## Page text
That PtoP entry disappears when defining ASYNC in the MWE.

@maleadt
Copy link

maleadt commented Feb 8, 2022

Proper fix in JuliaGPU/CUDA.jl#1357.

EDIT: removed numbers that didn't make sense.

@carstenbauer
Copy link
Author

Well, the numbers are higher, so that's great 😄 Unfortunately, they don't seem to make any sense. I'll profile this later to, hopefully, understand what's going on.

BTW, this is what I get on our DGX with JuliaGPU/CUDA.jl#1357 checked out:

julia> bench_p2p_copyto!(; src=0, dst=1, nbench=100, alternate=false, kernel=copyto!)
Memsize: 38.1M

Bandwidth (GB/s):
├ max: 9094.95
├ min: 3307.25
├ avg: 6478.52
└ std_dev: 847.61

@maleadt
Copy link

maleadt commented Feb 8, 2022

Well, the numbers are higher, so that's great smile Unfortunately, they don't seem to make any sense.

Maybe not, but I confirmed that the resulting bandwidth in NSight is as expected: around 80GB/s, the same as I measured with the CUDA C benchmark. (I just focused on replicating the behavior of the C example on this given system.)

@oschulz
Copy link

oschulz commented Feb 8, 2022

Yay!

@lukas-mazur
Copy link

lukas-mazur commented Feb 8, 2022

Maybe not, but I confirmed that the resulting bandwidth in NSight is as expected: around 80GB/s.

I would expect the bandwidth in NSight to be similar to the one which @carstenbauer code is printing out. Could it be that there is something wrong with the synchronization call in CUDA.jl @maleadt ?

@maleadt
Copy link

maleadt commented Feb 8, 2022

Could it be that there is something wrong with the synchronization call in CUDA.jl @maleadt ?

## Input data
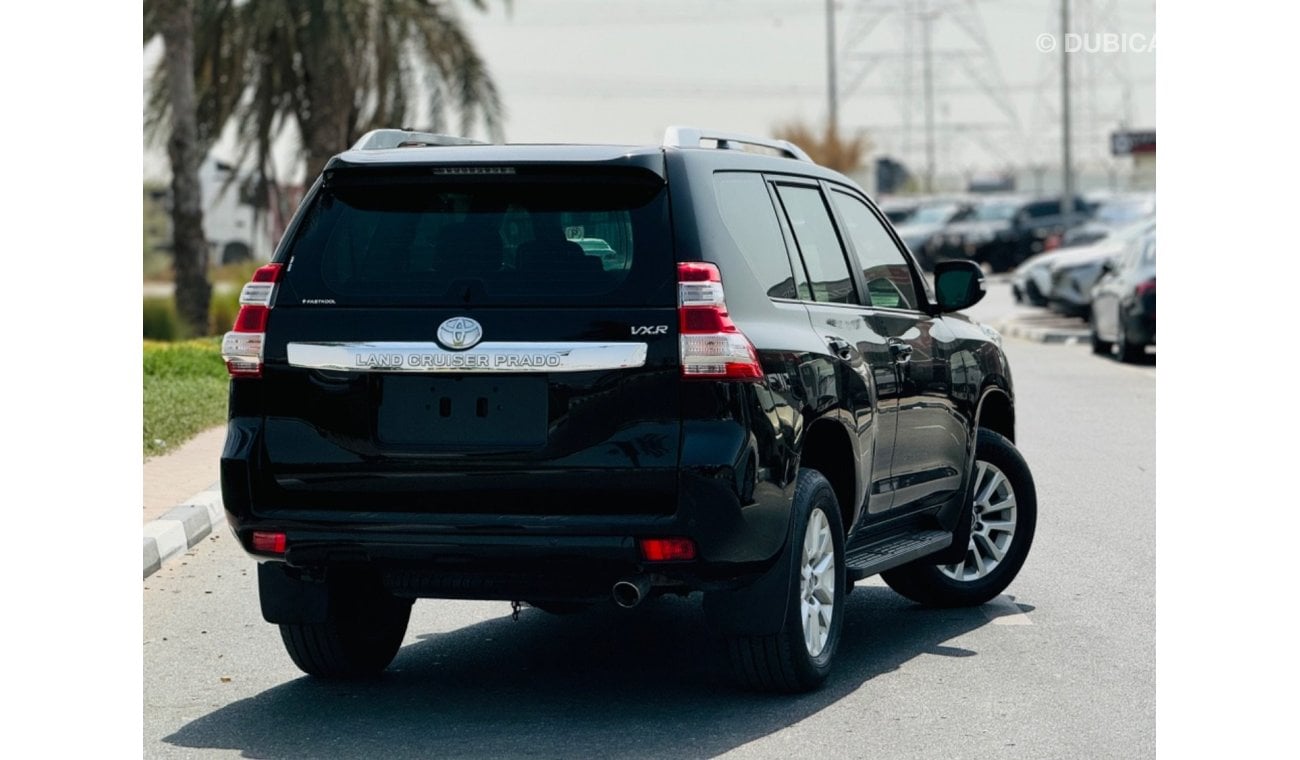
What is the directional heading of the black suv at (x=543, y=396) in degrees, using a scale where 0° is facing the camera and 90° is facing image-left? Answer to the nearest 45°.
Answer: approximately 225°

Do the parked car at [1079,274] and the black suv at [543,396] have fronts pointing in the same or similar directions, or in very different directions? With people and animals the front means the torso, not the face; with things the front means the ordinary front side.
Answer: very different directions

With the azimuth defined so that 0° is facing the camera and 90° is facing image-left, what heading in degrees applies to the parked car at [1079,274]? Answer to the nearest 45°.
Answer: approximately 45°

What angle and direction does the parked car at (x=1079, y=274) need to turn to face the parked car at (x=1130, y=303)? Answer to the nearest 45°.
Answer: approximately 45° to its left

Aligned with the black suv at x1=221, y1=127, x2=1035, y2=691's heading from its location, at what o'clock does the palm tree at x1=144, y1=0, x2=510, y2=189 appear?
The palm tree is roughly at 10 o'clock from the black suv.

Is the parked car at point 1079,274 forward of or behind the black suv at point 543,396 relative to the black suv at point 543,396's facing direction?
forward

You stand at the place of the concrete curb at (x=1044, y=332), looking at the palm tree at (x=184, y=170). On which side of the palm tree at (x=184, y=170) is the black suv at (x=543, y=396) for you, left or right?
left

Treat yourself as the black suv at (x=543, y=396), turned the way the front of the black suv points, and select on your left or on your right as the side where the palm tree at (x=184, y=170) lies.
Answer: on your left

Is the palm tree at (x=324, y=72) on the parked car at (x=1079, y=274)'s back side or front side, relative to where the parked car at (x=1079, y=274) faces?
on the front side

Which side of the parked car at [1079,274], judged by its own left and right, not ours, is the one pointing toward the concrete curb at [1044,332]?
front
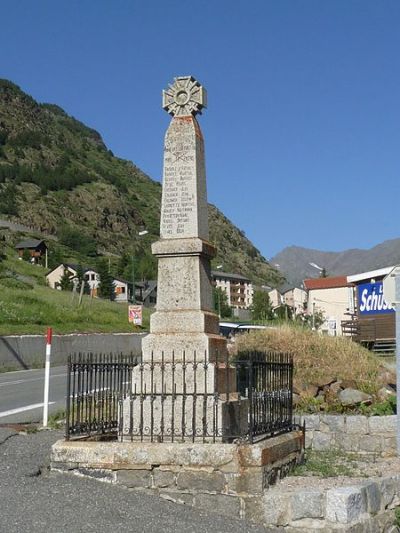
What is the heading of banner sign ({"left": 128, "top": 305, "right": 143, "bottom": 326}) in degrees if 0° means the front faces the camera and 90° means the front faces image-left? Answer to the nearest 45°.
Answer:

==

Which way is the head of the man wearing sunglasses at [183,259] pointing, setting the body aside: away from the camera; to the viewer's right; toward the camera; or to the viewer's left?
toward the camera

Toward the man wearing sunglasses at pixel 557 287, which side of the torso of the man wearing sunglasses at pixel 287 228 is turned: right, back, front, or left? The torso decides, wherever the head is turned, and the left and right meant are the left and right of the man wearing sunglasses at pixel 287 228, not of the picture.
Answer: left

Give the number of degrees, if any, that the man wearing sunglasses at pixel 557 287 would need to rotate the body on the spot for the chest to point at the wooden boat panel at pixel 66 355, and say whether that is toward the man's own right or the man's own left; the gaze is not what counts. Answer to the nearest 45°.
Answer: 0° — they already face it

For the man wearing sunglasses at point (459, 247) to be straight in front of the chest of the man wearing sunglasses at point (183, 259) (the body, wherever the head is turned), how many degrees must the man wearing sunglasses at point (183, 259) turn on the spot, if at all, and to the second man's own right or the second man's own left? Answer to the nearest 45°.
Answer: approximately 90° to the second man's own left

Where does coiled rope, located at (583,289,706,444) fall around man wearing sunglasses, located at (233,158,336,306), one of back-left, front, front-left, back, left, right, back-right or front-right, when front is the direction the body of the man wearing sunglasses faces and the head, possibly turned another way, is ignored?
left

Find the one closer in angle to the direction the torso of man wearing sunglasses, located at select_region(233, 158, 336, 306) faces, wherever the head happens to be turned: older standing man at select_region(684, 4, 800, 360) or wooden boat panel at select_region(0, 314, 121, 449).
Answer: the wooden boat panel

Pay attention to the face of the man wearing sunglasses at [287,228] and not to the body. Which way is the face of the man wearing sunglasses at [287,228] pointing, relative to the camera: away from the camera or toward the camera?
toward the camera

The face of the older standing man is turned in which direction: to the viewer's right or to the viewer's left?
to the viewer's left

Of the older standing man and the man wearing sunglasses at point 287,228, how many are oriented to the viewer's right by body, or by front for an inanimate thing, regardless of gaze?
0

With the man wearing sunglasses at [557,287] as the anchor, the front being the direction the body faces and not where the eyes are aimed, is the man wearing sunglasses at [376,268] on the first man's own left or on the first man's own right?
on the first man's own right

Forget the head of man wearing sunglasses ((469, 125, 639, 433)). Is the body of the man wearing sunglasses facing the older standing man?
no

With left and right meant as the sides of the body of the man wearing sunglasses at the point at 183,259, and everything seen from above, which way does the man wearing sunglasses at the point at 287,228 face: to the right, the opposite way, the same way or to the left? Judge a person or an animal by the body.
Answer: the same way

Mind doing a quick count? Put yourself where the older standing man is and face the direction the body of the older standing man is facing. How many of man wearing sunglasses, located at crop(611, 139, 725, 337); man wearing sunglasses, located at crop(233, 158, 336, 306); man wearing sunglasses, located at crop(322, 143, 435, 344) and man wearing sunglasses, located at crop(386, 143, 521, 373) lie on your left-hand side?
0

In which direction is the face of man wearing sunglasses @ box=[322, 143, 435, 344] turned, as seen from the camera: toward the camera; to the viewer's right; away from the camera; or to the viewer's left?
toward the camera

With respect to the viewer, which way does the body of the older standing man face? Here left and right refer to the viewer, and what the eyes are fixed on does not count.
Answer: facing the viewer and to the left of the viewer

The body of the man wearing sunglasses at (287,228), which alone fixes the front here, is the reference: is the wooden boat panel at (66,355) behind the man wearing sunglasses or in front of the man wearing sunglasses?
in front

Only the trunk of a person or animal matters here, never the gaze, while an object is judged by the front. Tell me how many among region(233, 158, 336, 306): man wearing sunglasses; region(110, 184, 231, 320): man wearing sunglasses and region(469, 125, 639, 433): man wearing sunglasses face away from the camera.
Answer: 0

## Apply what you read
A – From the listing, arrange the stretch from the line containing "Give the number" through the line containing "Answer: 0° — they already face it" as a numbered list, omitting blank lines.
B – Pick up the discussion of peer-to-peer copy bandwidth in CUDA.jl and continue it from its final line.

## Answers below
A –
1. Give the number of degrees, if any, that the man wearing sunglasses at pixel 557 287 would need to rotate the body on the spot for the chest to point at the wooden boat panel at pixel 66 355, and say whether that is toward the man's own right or the man's own left; the gaze is not what counts. Answer to the nearest 45°.
2. Answer: 0° — they already face it

B –
The problem is that copying between devices involves multiple contexts and streams. Normally you only work with a single device, involving a single context and stream, so calls like CUDA.@elapsed operate on the current stream. However, that isn't necessarily correct when copying between devices, but it also doesn't make sense to have these calls synchronize all devices instead.

@maleadt
Copy link

maleadt commented Feb 8, 2022

So what I'm saying is that the benchmark code needs fixing:

@inline function time_cuda_elapsed(kernel::F, mem_dst, mem_src) where {F}
    CUDA.context!(context(mem_src)) do
        CUDA.@elapsed begin
            kernel(mem_dst, mem_src)
        end
    end
end

That consistently reports 80GB/s as measured in NSight Systems. Maybe we can do better with the APIs exposed by CUDA.jl, but as I explained above that isn't easy when involving multiple devices.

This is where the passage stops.